Some influenza A viruses can be transmitted via aerosols from pigs to humans and vice versa. Pigs, along with bats and quails, are recognized as a mixing vessel of influenza viruses because they have both α-2,3 and α-2,6 sialic acid receptors in their respiratory tract. Because of that, both avian and mammalian influenza viruses can infect pigs. If co-infection occurs, reassortment is possible. A notable example of this was the reassortment of a swine, avian, and human influenza virus that caused the 2009 flu pandemic. Spillover events from humans to pigs appear to be more common than from pigs to humans.

===Other animals===
Influenza viruses have been found in many other animals, including cattle, horses, dogs, cats, and marine mammals. Nearly all influenza A viruses are apparently descended from ancestral viruses in birds. The exception are bat influenza-like viruses, which have an uncertain origin. These bat viruses have HA and NA subtypes H17, H18, N10, and N11. H17N10 and H18N11 are unable to reassort with other influenza A viruses, but they are still able to replicate in other mammals.

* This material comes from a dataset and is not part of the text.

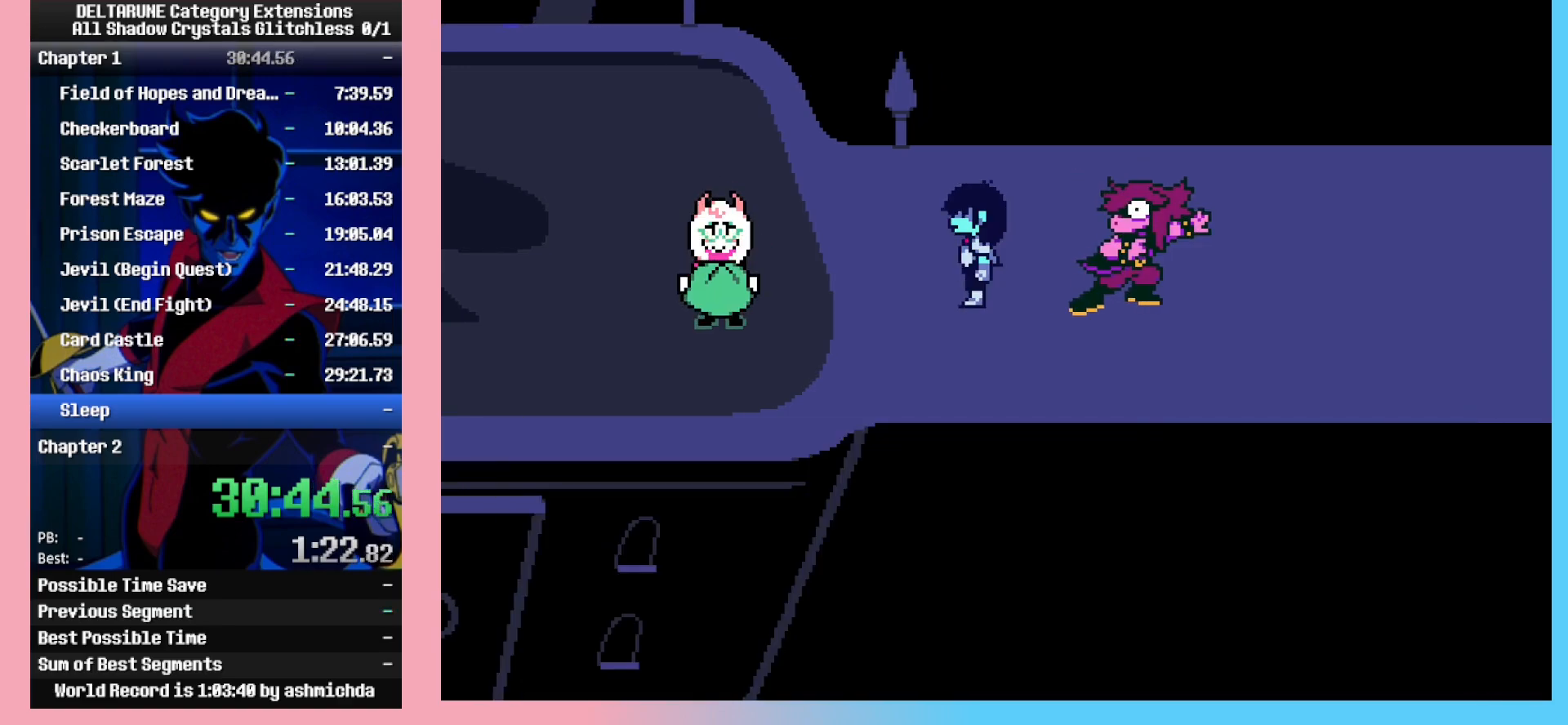
{"keys": ["ctrl_l", "shift_l", "z"], "events": [[17, "return", "up"], [17, "z", "up"], [67, "return", "down"], [67, "z", "down"], [150, "return", "up"], [150, "z", "up"], [250, "return", "down"], [250, "z", "down"], [300, "return", "up"], [333, "z", "up"], [383, "return", "down"], [433, "return", "up"], [433, "z", "down"]]}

Equine influenza A viruses include H7N7 and two lineages of H3N8. H7N7, however, has not been detected in horses since the late 1970s, so it may have become extinct in horses. H3N8 in equines spreads via aerosols and causes respiratory illness. Equine H3N8 preferentially binds to α-2,3 sialic acids, so horses are usually considered dead-end hosts, but transmission to dogs and camels has occurred, raising concerns that horses may be mixing vessels for reassortment. In canines, the only influenza A viruses in circulation are equine-derived H3N8 and avian-derived H3N2. Canine H3N8 has not been observed to reassort with other subtypes. H3N2 has a much broader host range and can reassort with H1N1 and H5N1. An isolated case of H6N1, likely from a chicken, was found infecting a dog, so other AIVs may emerge in canines.

A wide range of other mammals have been affected by avian influenza A viruses, generally due to eating birds which had been infected. There have been instances where transmission of the disease between mammals, including seals and cows, may have occurred. Various mutations have been identified that are associated with AIVs adapting to mammals. Since HA proteins vary in which sialic acids they bind to, mutations in the HA receptor binding site can allow AIVs to infect mammals. Other mutations include mutations affecting which sialic acids NA proteins cleave and a mutation in the PB2 polymerase subunit that improves tolerance of lower temperatures in mammalian respiratory tracts and enhances RNP assembly by stabilizing NP and PB2 binding.

Influenza B virus is mainly found in humans but has also been detected in pigs, dogs, horses, and seals. Likewise, influenza C virus primarily infects humans but has been observed in pigs, dogs, cattle, and dromedary camels. Influenza D virus causes an influenza-like illness in pigs but its impact in its natural reservoir, cattle, is relatively unknown. It may cause respiratory disease resembling human influenza on its own, or it may be part of a bovine respiratory disease (BRD) complex with other pathogens during co-infection. BRD is a concern for the cattle industry, so influenza D virus' possible involvement in BRD has led to research on vaccines for cattle that can provide protection against influenza D virus. Two antigenic lineages are in circulation: D/swine/Oklahoma/1334/2011 (D/OK) and D/bovine/Oklahoma/660/2013 (D/660).